THE TASK →
Copy out each of the following items word for word.

* * * *

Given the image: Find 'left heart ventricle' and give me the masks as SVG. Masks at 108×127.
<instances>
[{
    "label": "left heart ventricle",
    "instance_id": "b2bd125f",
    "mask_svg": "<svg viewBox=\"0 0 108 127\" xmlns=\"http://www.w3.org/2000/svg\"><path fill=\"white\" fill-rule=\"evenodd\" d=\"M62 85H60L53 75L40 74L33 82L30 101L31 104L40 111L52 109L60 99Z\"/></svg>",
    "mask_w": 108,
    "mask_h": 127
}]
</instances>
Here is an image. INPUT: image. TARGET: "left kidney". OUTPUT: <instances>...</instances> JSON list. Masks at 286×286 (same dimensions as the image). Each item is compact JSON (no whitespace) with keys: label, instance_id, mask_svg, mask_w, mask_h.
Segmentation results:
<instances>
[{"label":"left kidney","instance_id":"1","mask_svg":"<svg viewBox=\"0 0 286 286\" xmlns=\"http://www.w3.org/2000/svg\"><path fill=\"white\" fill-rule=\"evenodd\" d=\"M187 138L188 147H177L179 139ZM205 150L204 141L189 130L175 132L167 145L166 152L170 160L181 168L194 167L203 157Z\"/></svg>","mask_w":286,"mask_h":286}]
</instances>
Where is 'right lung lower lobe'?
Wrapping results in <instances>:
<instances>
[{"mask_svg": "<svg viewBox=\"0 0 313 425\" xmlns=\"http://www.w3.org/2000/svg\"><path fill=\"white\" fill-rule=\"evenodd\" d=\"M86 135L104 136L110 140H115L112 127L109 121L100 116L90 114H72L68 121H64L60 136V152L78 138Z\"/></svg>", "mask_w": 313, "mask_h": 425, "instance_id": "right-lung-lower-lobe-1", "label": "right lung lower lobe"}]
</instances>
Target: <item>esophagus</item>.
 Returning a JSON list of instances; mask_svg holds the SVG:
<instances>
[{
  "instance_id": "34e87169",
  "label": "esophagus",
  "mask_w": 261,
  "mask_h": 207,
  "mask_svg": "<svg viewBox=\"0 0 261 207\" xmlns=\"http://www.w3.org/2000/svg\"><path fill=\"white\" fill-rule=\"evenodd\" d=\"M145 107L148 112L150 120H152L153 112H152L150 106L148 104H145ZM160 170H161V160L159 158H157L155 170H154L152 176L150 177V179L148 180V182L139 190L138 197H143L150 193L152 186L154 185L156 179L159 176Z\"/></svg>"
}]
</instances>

* * * *

PROBLEM SOLUTION →
Given the image: Find 'left heart ventricle' and give me the masks as SVG. Masks at 108×127.
<instances>
[{
    "label": "left heart ventricle",
    "instance_id": "b2bd125f",
    "mask_svg": "<svg viewBox=\"0 0 108 127\" xmlns=\"http://www.w3.org/2000/svg\"><path fill=\"white\" fill-rule=\"evenodd\" d=\"M62 85H60L53 75L40 74L33 82L30 101L31 104L40 111L52 109L60 99Z\"/></svg>",
    "mask_w": 108,
    "mask_h": 127
}]
</instances>
Here is an image. INPUT: image. TARGET: "left kidney". OUTPUT: <instances>...</instances> JSON list. Masks at 286×286 (same dimensions as the image). Each item is compact JSON (no whitespace) with keys: label, instance_id, mask_svg, mask_w, mask_h.
Segmentation results:
<instances>
[{"label":"left kidney","instance_id":"1","mask_svg":"<svg viewBox=\"0 0 286 286\" xmlns=\"http://www.w3.org/2000/svg\"><path fill=\"white\" fill-rule=\"evenodd\" d=\"M187 138L188 147H177L179 139ZM205 150L204 141L189 130L175 132L167 145L166 152L170 160L181 168L194 167L203 157Z\"/></svg>","mask_w":286,"mask_h":286}]
</instances>
Where is 'right lung lower lobe'?
Wrapping results in <instances>:
<instances>
[{"mask_svg": "<svg viewBox=\"0 0 313 425\" xmlns=\"http://www.w3.org/2000/svg\"><path fill=\"white\" fill-rule=\"evenodd\" d=\"M86 135L104 136L110 140H115L112 127L109 121L100 116L90 114H72L68 121H64L60 136V152L78 138Z\"/></svg>", "mask_w": 313, "mask_h": 425, "instance_id": "right-lung-lower-lobe-1", "label": "right lung lower lobe"}]
</instances>
Target: <item>esophagus</item>.
 Returning a JSON list of instances; mask_svg holds the SVG:
<instances>
[{
  "instance_id": "34e87169",
  "label": "esophagus",
  "mask_w": 261,
  "mask_h": 207,
  "mask_svg": "<svg viewBox=\"0 0 261 207\" xmlns=\"http://www.w3.org/2000/svg\"><path fill=\"white\" fill-rule=\"evenodd\" d=\"M145 107L148 112L150 120H152L153 112H152L150 106L148 104H145ZM160 170H161V160L159 158H157L155 170H154L152 176L150 177V179L148 180V182L139 190L138 197H143L150 193L152 186L154 185L156 179L159 176Z\"/></svg>"
}]
</instances>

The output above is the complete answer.